**Prompt**: Search the lines of the records for the word "Mission", and copy every line that has it.

**Supplied entries**:
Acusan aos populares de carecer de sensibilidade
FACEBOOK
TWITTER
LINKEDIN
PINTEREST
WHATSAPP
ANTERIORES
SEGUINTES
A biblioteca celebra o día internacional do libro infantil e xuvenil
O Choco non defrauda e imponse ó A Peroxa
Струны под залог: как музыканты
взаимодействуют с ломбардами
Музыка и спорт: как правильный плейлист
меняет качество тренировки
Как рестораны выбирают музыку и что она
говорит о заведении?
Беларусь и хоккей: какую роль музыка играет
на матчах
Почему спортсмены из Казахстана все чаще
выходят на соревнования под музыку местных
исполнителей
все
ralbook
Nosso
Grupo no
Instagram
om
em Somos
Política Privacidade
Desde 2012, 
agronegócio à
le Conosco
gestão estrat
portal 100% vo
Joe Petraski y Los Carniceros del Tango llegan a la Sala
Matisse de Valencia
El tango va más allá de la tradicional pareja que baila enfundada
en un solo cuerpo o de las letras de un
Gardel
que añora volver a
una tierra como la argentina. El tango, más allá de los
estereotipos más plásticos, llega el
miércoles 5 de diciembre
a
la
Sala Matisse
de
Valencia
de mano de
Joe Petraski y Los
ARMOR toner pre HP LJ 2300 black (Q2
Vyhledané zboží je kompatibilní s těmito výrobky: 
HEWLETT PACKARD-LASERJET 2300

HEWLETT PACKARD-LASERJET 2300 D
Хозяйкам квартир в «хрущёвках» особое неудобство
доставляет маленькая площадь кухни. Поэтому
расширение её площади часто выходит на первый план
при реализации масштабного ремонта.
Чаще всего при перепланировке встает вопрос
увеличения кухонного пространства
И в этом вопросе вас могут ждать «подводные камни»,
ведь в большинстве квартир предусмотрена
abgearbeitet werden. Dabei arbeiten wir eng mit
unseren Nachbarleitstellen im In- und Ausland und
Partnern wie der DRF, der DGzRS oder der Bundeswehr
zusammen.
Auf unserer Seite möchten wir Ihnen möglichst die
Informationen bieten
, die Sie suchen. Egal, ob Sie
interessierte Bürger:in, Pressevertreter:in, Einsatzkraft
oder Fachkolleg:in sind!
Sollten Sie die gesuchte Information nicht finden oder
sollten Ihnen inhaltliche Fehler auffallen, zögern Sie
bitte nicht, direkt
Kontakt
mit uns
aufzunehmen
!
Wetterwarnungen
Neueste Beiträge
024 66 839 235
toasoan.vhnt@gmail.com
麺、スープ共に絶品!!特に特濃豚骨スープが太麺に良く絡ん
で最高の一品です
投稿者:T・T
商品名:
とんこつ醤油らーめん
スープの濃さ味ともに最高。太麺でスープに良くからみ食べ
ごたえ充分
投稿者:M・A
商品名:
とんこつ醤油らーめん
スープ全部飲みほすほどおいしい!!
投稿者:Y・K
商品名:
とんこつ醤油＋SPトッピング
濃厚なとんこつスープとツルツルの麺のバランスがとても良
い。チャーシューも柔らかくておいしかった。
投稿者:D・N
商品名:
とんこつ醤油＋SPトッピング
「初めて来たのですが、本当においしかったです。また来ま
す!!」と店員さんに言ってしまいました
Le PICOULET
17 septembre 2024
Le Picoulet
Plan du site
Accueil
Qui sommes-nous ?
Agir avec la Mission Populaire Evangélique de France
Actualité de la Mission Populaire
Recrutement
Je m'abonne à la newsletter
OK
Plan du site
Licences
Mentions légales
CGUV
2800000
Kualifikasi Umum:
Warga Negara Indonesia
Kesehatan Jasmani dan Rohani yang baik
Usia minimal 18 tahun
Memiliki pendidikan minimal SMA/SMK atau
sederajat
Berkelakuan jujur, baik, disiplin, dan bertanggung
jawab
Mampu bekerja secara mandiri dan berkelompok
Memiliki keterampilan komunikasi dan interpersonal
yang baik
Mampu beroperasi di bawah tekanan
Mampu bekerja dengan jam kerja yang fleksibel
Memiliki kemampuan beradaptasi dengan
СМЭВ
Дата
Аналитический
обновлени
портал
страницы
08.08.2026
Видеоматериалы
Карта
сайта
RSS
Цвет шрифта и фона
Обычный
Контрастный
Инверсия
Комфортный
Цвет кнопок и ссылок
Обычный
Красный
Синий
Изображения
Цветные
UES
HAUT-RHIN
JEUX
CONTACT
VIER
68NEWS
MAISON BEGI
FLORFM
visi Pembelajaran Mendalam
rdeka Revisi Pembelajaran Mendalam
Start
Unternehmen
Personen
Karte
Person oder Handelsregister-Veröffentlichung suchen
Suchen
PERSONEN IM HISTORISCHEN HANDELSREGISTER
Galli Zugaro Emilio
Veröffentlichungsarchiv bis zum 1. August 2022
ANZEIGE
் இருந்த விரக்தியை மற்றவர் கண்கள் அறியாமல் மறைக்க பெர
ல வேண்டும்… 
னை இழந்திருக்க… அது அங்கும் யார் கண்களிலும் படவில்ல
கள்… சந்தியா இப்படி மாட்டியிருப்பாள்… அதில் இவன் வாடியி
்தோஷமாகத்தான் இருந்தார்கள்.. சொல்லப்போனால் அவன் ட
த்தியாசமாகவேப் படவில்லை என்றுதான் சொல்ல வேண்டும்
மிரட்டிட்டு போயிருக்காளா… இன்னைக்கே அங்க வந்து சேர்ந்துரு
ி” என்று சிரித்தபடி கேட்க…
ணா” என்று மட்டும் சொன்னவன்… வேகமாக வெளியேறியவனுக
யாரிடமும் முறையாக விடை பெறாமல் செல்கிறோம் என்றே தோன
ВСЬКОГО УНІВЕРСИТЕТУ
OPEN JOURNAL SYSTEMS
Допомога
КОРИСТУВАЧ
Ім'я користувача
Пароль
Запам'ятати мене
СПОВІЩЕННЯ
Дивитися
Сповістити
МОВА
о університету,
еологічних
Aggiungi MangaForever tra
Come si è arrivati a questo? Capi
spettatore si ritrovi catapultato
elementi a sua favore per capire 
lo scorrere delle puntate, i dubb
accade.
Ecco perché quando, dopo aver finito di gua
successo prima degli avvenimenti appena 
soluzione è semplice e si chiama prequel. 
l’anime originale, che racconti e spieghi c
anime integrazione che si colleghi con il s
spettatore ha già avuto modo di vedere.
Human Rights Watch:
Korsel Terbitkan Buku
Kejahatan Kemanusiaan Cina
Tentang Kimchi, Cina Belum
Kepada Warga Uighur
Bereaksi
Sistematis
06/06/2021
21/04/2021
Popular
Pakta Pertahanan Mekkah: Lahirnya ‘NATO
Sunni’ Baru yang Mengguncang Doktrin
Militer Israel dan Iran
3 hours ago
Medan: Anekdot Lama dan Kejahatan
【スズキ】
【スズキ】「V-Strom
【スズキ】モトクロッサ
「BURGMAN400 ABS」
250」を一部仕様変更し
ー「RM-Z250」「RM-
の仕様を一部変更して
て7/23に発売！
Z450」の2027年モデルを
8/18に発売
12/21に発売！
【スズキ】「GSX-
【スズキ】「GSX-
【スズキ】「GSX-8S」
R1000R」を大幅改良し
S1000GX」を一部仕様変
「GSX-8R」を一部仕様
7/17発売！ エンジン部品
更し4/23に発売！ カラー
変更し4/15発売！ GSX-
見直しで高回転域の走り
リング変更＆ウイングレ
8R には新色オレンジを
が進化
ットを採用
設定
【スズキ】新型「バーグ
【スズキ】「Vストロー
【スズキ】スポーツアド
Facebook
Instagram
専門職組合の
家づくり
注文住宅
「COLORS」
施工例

**Response box**:
Agir avec la Mission Populaire Evangélique de France
Actualité de la Mission Populaire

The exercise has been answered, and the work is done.